Jean-Philippe Le Guellec a dû se contenter du 26e rang à la poursuite individuelle de 12,5 kilomètres, lundi.

Jean-Philippe Le Guellec: un baume sur la frustation

Quand la forme se dégrade et que les skis ralentissent, difficile de franchir le fil d'arrivée dans le groupe de tête. Encore frustré par sa poursuite de lundi, Jean-Philippe Le Guellec a bouclé la course individuelle de 20 km en 35e position, jeudi, au Centre Laura de biathlon.
Comme à toute chose malheur est bon, il pouvait se réjouir à l'idée que l'équipe canadienne avait réussi une première dans l'histoire du biathlon canadien en qualifiant trois biathlètes dans le 15 km au départ groupé, une course sur invitation par pointage seulement qui se déroulera dimanche.
«Je me garde les doigts croisés pour qu'on ait trois gars dans le mass start, ce serait une première dans une course internationale et ça se passerait aux Jeux olympiques en plus, ce serait malade», espérait-il, quelques minutes avant la confirmation de ce fait d'arme.
Il trouvait là son unique moment de plaisir de la soirée. Tout au long de la course disputée sur une neige molle, le résident de Val-Bélair a peiné pour avancer. Satisfait de sa note de 18 sur 20 au tir, il ne pouvait pas en dire autant de l'autre volet de la discipline.
«En partant, je me sentais pas trop pire, mais au fur et à mesure que la course avançait, ma forme se dégradait et mes skis ralentissaient.

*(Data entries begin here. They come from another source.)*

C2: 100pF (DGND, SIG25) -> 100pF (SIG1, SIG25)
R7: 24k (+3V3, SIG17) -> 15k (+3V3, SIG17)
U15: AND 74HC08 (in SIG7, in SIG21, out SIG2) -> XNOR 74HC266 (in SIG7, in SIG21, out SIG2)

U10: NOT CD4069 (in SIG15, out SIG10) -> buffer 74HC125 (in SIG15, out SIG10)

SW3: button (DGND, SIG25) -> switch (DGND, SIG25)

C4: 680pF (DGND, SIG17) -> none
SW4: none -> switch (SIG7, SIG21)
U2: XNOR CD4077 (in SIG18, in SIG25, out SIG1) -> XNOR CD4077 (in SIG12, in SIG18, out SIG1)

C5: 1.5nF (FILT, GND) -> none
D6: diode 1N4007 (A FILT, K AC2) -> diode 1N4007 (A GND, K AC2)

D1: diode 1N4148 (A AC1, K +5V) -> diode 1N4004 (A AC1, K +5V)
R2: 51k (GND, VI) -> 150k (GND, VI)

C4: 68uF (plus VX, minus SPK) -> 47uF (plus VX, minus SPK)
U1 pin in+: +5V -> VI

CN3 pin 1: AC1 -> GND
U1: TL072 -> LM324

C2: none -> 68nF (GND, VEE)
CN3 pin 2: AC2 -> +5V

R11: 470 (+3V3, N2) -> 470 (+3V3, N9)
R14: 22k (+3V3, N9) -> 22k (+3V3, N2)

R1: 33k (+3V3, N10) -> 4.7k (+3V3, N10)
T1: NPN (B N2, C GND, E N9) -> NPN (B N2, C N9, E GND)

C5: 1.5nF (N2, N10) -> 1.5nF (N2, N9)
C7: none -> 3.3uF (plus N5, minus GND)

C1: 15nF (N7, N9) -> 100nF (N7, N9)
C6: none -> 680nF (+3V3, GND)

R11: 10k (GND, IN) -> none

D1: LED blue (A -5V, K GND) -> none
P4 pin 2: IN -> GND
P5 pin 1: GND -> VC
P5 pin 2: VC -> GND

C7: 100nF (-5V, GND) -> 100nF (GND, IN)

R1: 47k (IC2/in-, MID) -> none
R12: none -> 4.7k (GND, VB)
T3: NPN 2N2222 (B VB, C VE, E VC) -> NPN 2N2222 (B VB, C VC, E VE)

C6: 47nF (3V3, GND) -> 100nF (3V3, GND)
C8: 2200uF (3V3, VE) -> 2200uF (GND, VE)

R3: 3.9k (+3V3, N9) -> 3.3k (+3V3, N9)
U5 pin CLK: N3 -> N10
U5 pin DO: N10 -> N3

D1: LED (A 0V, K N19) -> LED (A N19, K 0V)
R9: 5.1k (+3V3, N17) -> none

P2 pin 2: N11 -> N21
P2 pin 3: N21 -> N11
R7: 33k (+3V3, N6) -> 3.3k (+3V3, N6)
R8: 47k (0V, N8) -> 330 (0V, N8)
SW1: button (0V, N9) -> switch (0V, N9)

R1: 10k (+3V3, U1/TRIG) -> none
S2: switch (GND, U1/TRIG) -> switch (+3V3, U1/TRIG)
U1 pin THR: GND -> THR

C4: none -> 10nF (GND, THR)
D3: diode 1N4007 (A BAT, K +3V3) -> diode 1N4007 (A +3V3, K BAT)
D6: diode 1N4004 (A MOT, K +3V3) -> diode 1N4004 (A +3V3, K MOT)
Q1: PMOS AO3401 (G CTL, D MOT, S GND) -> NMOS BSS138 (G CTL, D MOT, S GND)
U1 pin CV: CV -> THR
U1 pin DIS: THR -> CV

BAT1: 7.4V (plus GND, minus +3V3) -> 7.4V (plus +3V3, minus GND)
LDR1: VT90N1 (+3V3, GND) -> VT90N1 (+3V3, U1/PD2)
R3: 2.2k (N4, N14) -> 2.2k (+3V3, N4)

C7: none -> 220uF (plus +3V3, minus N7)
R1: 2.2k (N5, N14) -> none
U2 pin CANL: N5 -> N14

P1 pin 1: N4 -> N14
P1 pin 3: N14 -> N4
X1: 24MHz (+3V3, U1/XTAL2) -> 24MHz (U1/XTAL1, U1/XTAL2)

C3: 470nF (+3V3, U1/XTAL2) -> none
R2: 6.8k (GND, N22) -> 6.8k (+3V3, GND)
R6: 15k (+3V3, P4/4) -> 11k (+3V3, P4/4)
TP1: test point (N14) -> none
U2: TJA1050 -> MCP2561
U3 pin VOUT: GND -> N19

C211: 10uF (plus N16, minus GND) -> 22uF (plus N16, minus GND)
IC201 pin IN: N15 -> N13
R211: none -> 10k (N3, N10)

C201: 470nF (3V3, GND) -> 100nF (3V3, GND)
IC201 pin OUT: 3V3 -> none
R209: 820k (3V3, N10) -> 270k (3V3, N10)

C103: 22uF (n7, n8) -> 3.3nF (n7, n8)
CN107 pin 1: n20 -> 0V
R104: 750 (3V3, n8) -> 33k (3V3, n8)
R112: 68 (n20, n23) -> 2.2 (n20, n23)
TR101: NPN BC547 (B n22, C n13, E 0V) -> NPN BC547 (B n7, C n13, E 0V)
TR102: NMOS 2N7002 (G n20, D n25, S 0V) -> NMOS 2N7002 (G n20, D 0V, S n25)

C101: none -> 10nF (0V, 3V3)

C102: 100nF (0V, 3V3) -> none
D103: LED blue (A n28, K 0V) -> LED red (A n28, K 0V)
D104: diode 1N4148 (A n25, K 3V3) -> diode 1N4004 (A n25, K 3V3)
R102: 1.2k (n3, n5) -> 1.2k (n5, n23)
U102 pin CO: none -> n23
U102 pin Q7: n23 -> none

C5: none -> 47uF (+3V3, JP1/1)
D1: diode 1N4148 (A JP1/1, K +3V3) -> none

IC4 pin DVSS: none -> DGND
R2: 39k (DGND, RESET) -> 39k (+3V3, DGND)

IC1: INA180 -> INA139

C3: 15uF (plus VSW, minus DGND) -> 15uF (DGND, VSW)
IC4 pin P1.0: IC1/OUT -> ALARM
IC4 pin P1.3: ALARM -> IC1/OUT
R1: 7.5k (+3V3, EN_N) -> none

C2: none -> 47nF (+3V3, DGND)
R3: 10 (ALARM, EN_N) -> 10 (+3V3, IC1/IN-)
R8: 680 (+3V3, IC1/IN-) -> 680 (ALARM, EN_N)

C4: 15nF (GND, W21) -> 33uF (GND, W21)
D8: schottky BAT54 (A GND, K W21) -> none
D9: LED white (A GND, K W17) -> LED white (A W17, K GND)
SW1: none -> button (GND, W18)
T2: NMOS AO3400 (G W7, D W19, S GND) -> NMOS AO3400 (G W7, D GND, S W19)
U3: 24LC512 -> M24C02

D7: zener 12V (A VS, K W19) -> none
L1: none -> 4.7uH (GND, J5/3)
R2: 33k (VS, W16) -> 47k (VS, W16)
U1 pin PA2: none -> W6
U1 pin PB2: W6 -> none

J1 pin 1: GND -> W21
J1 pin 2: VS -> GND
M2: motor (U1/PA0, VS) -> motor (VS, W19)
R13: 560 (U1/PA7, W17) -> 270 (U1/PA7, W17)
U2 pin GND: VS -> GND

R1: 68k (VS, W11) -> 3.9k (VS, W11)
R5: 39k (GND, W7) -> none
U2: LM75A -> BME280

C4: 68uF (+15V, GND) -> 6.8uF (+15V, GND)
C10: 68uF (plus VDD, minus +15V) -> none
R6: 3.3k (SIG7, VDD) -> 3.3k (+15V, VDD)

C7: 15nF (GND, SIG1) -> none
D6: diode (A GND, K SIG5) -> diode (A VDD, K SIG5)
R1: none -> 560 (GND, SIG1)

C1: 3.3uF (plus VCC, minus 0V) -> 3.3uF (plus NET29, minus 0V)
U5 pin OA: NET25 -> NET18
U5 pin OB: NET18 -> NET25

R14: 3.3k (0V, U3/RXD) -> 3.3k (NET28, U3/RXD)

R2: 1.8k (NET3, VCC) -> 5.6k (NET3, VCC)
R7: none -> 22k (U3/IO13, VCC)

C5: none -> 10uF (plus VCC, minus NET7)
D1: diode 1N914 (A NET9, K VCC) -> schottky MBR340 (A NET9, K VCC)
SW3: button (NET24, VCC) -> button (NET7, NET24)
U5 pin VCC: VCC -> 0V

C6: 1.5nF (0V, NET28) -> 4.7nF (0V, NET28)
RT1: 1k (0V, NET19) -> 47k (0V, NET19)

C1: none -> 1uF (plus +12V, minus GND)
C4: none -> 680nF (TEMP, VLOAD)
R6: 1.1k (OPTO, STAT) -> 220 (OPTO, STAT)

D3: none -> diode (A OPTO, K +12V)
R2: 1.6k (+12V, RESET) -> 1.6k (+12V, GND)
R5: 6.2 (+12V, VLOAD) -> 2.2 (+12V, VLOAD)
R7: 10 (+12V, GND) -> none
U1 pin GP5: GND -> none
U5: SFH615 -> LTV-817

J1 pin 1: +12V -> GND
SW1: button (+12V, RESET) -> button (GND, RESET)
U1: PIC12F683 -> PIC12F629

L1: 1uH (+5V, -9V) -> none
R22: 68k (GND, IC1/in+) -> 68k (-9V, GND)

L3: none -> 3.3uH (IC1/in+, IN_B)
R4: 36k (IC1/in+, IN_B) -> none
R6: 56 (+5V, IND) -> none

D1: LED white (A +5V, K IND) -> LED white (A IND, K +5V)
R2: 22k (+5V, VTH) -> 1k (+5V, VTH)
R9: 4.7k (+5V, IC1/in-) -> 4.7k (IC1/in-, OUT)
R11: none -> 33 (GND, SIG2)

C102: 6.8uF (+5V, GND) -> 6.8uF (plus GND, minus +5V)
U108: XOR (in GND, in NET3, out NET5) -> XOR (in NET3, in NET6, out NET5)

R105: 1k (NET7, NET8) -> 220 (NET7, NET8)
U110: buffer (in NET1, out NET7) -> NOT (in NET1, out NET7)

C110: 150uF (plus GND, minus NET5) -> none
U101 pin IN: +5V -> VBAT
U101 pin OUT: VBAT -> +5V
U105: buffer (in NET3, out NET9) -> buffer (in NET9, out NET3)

Déjà, au troisième tour [de cinq], je me faisais rattraper par les dossards 57 et 58, je voyais bien que la forme n'était pas là. Dans ce temps-là, tu fais ce que tu peux», disait-il d'un ton résigné.
Pour le numéro 56, ce fut de réaliser un temps de 51 minutes 25 secondes et 5 dixièmes. Il fut le troisième de la classe canadienne, derrière Brandon Green (21e) et Nathan Smith (25e), qui l'accompagneront au départ groupé.
Pour ajouter à sa déveine, il s'est retrouvé sur un parcours lent, lui qui affirme ne pas exceller dans des conditions comme celles qui frappent la région. Même si les organisateurs ont déposé du sel sur les pistes pour qu'elles durcissent, l'effet n'a pas duré parce que le mercure ne baisse jamais sous zéro.
«Ça aurait été le fun d'avoir un meilleur résultat, mais je n'étais pas dedans en ski, alors je ne peux pas demander des miracles non plus. C'est décevant, mais on ne peut pas être enforme pour six courses, surtout dans ces conditions. Il faut prendre cela en considération.»
À l'approche de la retraite (il accroche skis et carabine à la fin des Jeux), le sportif de 28 ans s'estime pourtant au sommet de son art. Il se savait dans le coup au sprint individuel (5e) et à la poursuite (26e) pour attaquer le podium. De toute évidence, la poursuite lui trotte encore dans la tête.
«Malgré la frustration accumulée des deux derniers jours, j'ai réussi à me concentrer sur la course d'aujourd'hui [jeudi]. Pour ce qui est d'avoir tourné la page sur la poursuite, c'est encore une zone grise. Oui, j'en suis revenu; mais de m'en remettre, c'est une autre étape. Ça demeure une très, très grande frustration.»